***** Available data *****
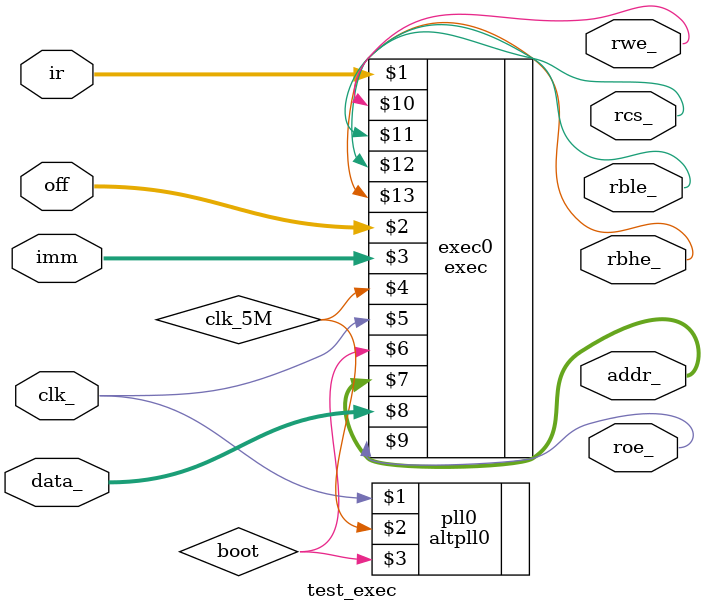
<source format=v>
module test_exec(clk_, ir, off, imm, 
                 addr_, data_, roe_, rwe_, rcs_, rble_, rbhe_);
  // IO Ports
  input  clk_;
  output [17:0] addr_;
  inout  [15:0] data_;
  output roe_, rwe_, rcs_, rble_, rbhe_;

  // Net declarations
  wire clk_5M, boot;
  input [32:0] ir;
  input [15:0] off, imm;

  // Instantiations
  altpll0 pll0(clk_, clk_5M, boot);
  exec exec0(ir, off, imm, clk_5M, clk_, boot, 
             addr_, data_, roe_, rwe_, rcs_, rble_, rbhe_);
endmodule
</source>
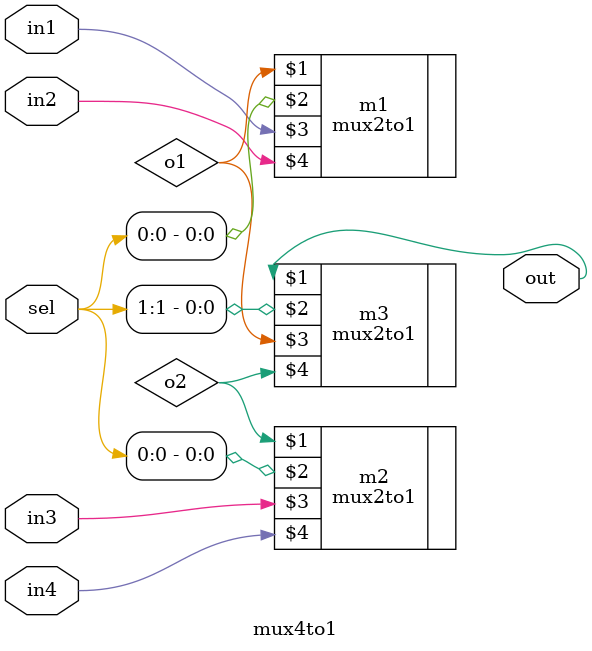
<source format=v>
module mux4to1(in1, in2, in3, in4, sel, out);
	input in1, in2, in3, in4;
	input [1:0]sel;
	output out;
	wire o1, o2;
	
	mux2to1 m1(o1, sel[0], in1, in2);
	mux2to1 m2(o2, sel[0], in3, in4);
	mux2to1 m3(out, sel[1], o1, o2);
endmodule
</source>
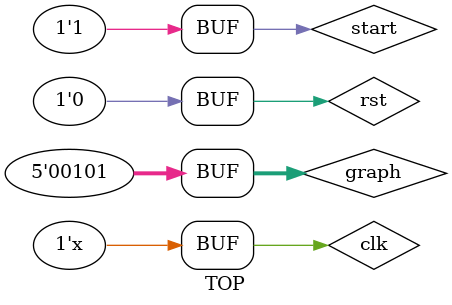
<source format=sv>
`timescale 1ns / 1ps
`define OUTPUT_NODE 10
`define DATA_SIZE 8

module TOP (

);
    logic clk;
    logic rst;
    logic start;
    logic [4:0] graph;
    logic [`DATA_SIZE*`OUTPUT_NODE-1:0] result;
    logic lenet_finish;  
    logic [7:0] an;
    logic [7:0] a_to_g;
    logic c1_finish;
    logic c2_finish;
    logic c3_finish;
    logic f4_finish;
    logic [2:0] led_rgb;
    logic f5_finish;


    tops test(
        .sys_clk(clk),
        .sys_rst_n(~rst),
        .start(start),
        .graph(graph),
        .an(an),
        .a_to_g(a_to_g),
        .lenet_finish(lenet_finish),
        .c1_finish(c1_finish),
        .c2_finish(c2_finish),
        .c3_finish(c3_finish),
        .f4_finish(f4_finish),
        .f5_finish(f5_finish),
        .led_rgb(led_rgb)
    );

    initial begin
        rst = 1;
        start = 0;
        graph = 0;
        #100;
        rst = 0;
        start = 1;
        #10000000;
        rst = 1;
        start = 0;
        #100;
        rst = 0;
        start = 1;
        graph = 1;
        #10000000;
        rst = 1;
        start = 0;
        #100;
        rst = 0;
        start = 1;
        graph = 2;
        #10000000;
        rst = 1;
        start = 0;
        #100;
        rst = 0;
        start = 1;
        graph = 3;
        #10000000;
        rst = 1;
        start = 0;
        #100;
        rst = 0;
        start = 1;
        graph = 4;
        #10000000;
        rst = 1;
        start = 0;
        #100;
        rst = 0;
        start = 1;
        graph = 5;
    end

    always #1 clk = ~clk;

endmodule
</source>
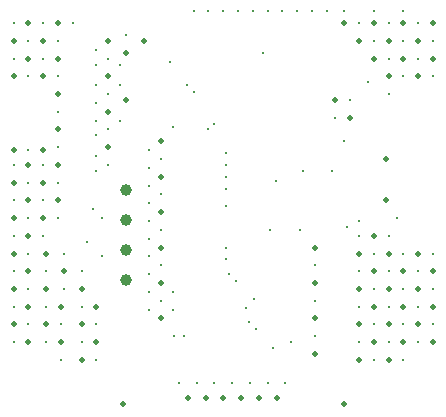
<source format=gbr>
%TF.GenerationSoftware,KiCad,Pcbnew,9.0.6*%
%TF.CreationDate,2026-01-08T09:33:58+01:00*%
%TF.ProjectId,Adapat_24pin_22pin,41646170-6174-45f3-9234-70696e5f3232,rev?*%
%TF.SameCoordinates,Original*%
%TF.FileFunction,Plated,1,4,PTH,Drill*%
%TF.FilePolarity,Positive*%
%FSLAX46Y46*%
G04 Gerber Fmt 4.6, Leading zero omitted, Abs format (unit mm)*
G04 Created by KiCad (PCBNEW 9.0.6) date 2026-01-08 09:33:58*
%MOMM*%
%LPD*%
G01*
G04 APERTURE LIST*
%TA.AperFunction,ViaDrill*%
%ADD10C,0.300000*%
%TD*%
%TA.AperFunction,ViaDrill*%
%ADD11C,0.500000*%
%TD*%
%TA.AperFunction,ComponentDrill*%
%ADD12C,1.000000*%
%TD*%
G04 APERTURE END LIST*
D10*
X17500000Y-18000000D03*
X17500000Y-21000000D03*
X17500000Y-30000000D03*
X17500000Y-33000000D03*
X17500000Y-36000000D03*
X17500000Y-39000000D03*
X17500000Y-42000000D03*
X17500000Y-45000000D03*
X18750000Y-19500000D03*
X18750000Y-22500000D03*
X18750000Y-28750000D03*
X18750000Y-31500000D03*
X18750000Y-34500000D03*
X18750000Y-37500000D03*
X18750000Y-40500000D03*
X18750000Y-43500000D03*
X20000000Y-18000000D03*
X20000000Y-21000000D03*
X20000000Y-30000000D03*
X20000000Y-33000000D03*
X20000000Y-36000000D03*
X20250000Y-39000000D03*
X20250000Y-42000000D03*
X20250000Y-45000000D03*
X21250000Y-19500000D03*
X21250000Y-22500000D03*
X21250000Y-25500000D03*
X21250000Y-28500000D03*
X21250000Y-31500000D03*
X21250000Y-34500000D03*
X21500000Y-43500000D03*
X21500000Y-46500000D03*
X21740000Y-37500000D03*
X21750000Y-40500000D03*
X22500000Y-18000000D03*
X23250000Y-39000000D03*
X23250000Y-42000000D03*
X23250000Y-45000000D03*
X23750000Y-36500000D03*
X24250000Y-33750000D03*
X24500000Y-20250000D03*
X24500000Y-21500000D03*
X24500000Y-23250000D03*
X24500000Y-24750000D03*
X24500000Y-26250000D03*
X24500000Y-27500000D03*
X24500000Y-29250000D03*
X24500000Y-30500000D03*
X24500000Y-43500000D03*
X24500000Y-46500000D03*
X25000000Y-34500000D03*
X25000000Y-37750000D03*
X25500000Y-21000000D03*
X25500000Y-24000000D03*
X25500000Y-27000000D03*
X25500000Y-30000000D03*
X26500000Y-21500000D03*
X26500000Y-23250000D03*
X26500000Y-26250000D03*
X27000000Y-19000000D03*
X29000000Y-28750000D03*
X29000000Y-30250000D03*
X29000000Y-31750000D03*
X29000000Y-33250000D03*
X29000000Y-34750000D03*
X29000000Y-36250000D03*
X29000000Y-37750000D03*
X29000000Y-39250000D03*
X29000000Y-40750000D03*
X29000000Y-42250000D03*
X30000000Y-29500000D03*
X30000000Y-32500000D03*
X30000000Y-35500000D03*
X30000000Y-38500000D03*
X30000000Y-41500000D03*
X30750000Y-21250000D03*
X31000000Y-26750000D03*
X31000000Y-40750000D03*
X31000000Y-42250000D03*
X31075000Y-44500000D03*
X31500000Y-48500000D03*
X31925000Y-44500000D03*
X32199479Y-23199479D03*
X32750000Y-17000000D03*
X32800521Y-23800521D03*
X33000000Y-48500000D03*
X34000000Y-17000000D03*
X34000000Y-27000000D03*
X34500000Y-26500000D03*
X34500000Y-48500000D03*
X35250000Y-17000000D03*
X35482999Y-29000000D03*
X35482999Y-30000000D03*
X35500000Y-31000000D03*
X35500000Y-32000000D03*
X35500000Y-33500000D03*
X35500000Y-37000000D03*
X35500000Y-38000000D03*
X35699479Y-39199479D03*
X36000000Y-48500000D03*
X36300521Y-39800521D03*
X36500000Y-17000000D03*
X37150000Y-42150000D03*
X37457149Y-43325236D03*
X37500000Y-48500000D03*
X37750000Y-17000000D03*
X37850000Y-41340000D03*
X38058191Y-43926278D03*
X38650000Y-20500000D03*
X39000000Y-17000000D03*
X39000000Y-48500000D03*
X39250000Y-35500000D03*
X39500000Y-45500000D03*
X39750000Y-31350000D03*
X40250000Y-17000000D03*
X40500000Y-48500000D03*
X41000000Y-45000000D03*
X41500000Y-17000000D03*
X41775000Y-35500000D03*
X42000000Y-30500000D03*
X42750000Y-17000000D03*
X43000000Y-38500000D03*
X43000000Y-41500000D03*
X43000000Y-44500000D03*
X44000000Y-17000000D03*
X44500000Y-30500000D03*
X44750000Y-26000000D03*
X45500000Y-17000000D03*
X45500000Y-28000000D03*
X45750000Y-35250000D03*
X46000000Y-24500000D03*
X46750000Y-18000000D03*
X46750000Y-34750000D03*
X46750000Y-36000000D03*
X46750000Y-39000000D03*
X46750000Y-42000000D03*
X46750000Y-45000000D03*
X47500000Y-23000000D03*
X48000000Y-17000000D03*
X48000000Y-19500000D03*
X48000000Y-37500000D03*
X48000000Y-40500000D03*
X48000000Y-43500000D03*
X48000000Y-46500000D03*
X49250000Y-18000000D03*
X49250000Y-21000000D03*
X49250000Y-24000000D03*
X49250000Y-36000000D03*
X49250000Y-39000000D03*
X49250000Y-42000000D03*
X49250000Y-45000000D03*
X50000000Y-34500000D03*
X50500000Y-17000000D03*
X50500000Y-19500000D03*
X50500000Y-22500000D03*
X50500000Y-37500000D03*
X50500000Y-40500000D03*
X50500000Y-43500000D03*
X50500000Y-46500000D03*
X51750000Y-18000000D03*
X51750000Y-21000000D03*
X51750000Y-39000000D03*
X51750000Y-42000000D03*
X51750000Y-45000000D03*
X53000000Y-19500000D03*
X53000000Y-22500000D03*
X53000000Y-37500000D03*
X53000000Y-40500000D03*
X53000000Y-43500000D03*
D11*
X17500000Y-19500000D03*
X17500000Y-22500000D03*
X17500000Y-28750000D03*
X17500000Y-31500000D03*
X17500000Y-34500000D03*
X17500000Y-37500000D03*
X17500000Y-40500000D03*
X17500000Y-43500000D03*
X18750000Y-18000000D03*
X18750000Y-21000000D03*
X18750000Y-30000000D03*
X18750000Y-33000000D03*
X18750000Y-36000000D03*
X18750000Y-39000000D03*
X18750000Y-42000000D03*
X18750000Y-45000000D03*
X20000000Y-19500000D03*
X20000000Y-22500000D03*
X20000000Y-28750000D03*
X20000000Y-31500000D03*
X20000000Y-34500000D03*
X20250000Y-37500000D03*
X20250000Y-40500000D03*
X20250000Y-43500000D03*
X21250000Y-18000000D03*
X21250000Y-21000000D03*
X21250000Y-24000000D03*
X21250000Y-27000000D03*
X21250000Y-30000000D03*
X21250000Y-33000000D03*
X21500000Y-42000000D03*
X21500000Y-45000000D03*
X21750000Y-39000000D03*
X23250000Y-40500000D03*
X23250000Y-43500000D03*
X23250000Y-46500000D03*
X24500000Y-42000000D03*
X24500000Y-45000000D03*
X25500000Y-19500000D03*
X25500000Y-22500000D03*
X25500000Y-25500000D03*
X25500000Y-28500000D03*
X26750000Y-50250000D03*
X27000000Y-20500000D03*
X27000000Y-24500000D03*
X28500000Y-19500000D03*
X30000000Y-28000000D03*
X30000000Y-31000000D03*
X30000000Y-34000000D03*
X30000000Y-37000000D03*
X30000000Y-40000000D03*
X30000000Y-43000000D03*
X32250000Y-49750000D03*
X33750000Y-49750000D03*
X35250000Y-49750000D03*
X36750000Y-49750000D03*
X38250000Y-49750000D03*
X39809597Y-49754438D03*
X43000000Y-37000000D03*
X43000000Y-40000000D03*
X43000000Y-43000000D03*
X43000000Y-46000000D03*
X44750000Y-24500000D03*
X45500000Y-18000000D03*
X45500000Y-50250000D03*
X46000000Y-26000000D03*
X46750000Y-19500000D03*
X46750000Y-37500000D03*
X46750000Y-40500000D03*
X46750000Y-43500000D03*
X46750000Y-46500000D03*
X48000000Y-18000000D03*
X48000000Y-21000000D03*
X48000000Y-36000000D03*
X48000000Y-39000000D03*
X48000000Y-42000000D03*
X48000000Y-45000000D03*
X49000000Y-29500000D03*
X49000000Y-33000000D03*
X49250000Y-19500000D03*
X49250000Y-22500000D03*
X49250000Y-37500000D03*
X49250000Y-40500000D03*
X49250000Y-43500000D03*
X49250000Y-46500000D03*
X50500000Y-18000000D03*
X50500000Y-21000000D03*
X50500000Y-39000000D03*
X50500000Y-42000000D03*
X50500000Y-45000000D03*
X51750000Y-19500000D03*
X51750000Y-22500000D03*
X51750000Y-37500000D03*
X51750000Y-40500000D03*
X51750000Y-43500000D03*
X53000000Y-18000000D03*
X53000000Y-21000000D03*
X53000000Y-39000000D03*
X53000000Y-42000000D03*
X53000000Y-45000000D03*
D12*
%TO.C,J3*%
X27000000Y-32150000D03*
X27000000Y-34690000D03*
X27000000Y-37230000D03*
X27000000Y-39770000D03*
M02*

</source>
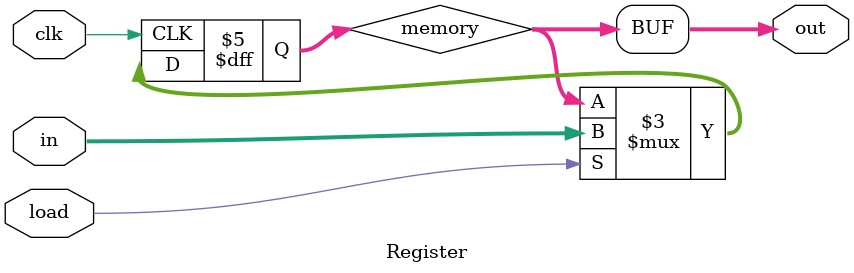
<source format=sv>
module Register #(parameter WIDTH = 16)(
    input logic clk,
    input logic load,
    input logic  [WIDTH - 1 : 0]  in,
    output logic [WIDTH - 1 : 0] out
);

logic [WIDTH - 1 : 0] memory;

initial begin  
    memory = WIDTH'(0);  
end  

always @(posedge clk) begin
    if (load) begin
        memory <= in;
    end
end

assign out = memory;

endmodule
</source>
*****
> **Exercise**
Every line above from the line with "X21250000Y-30000000D03*" to the line with "X25500000Y-19500000D03*", both included, must be reproduced exactly, and no other line may appear.

> **Result of this task**
X21250000Y-30000000D03*
X21250000Y-33000000D03*
X21500000Y-42000000D03*
X21500000Y-45000000D03*
X21750000Y-39000000D03*
X23250000Y-40500000D03*
X23250000Y-43500000D03*
X23250000Y-46500000D03*
X24500000Y-42000000D03*
X24500000Y-45000000D03*
X25500000Y-19500000D03*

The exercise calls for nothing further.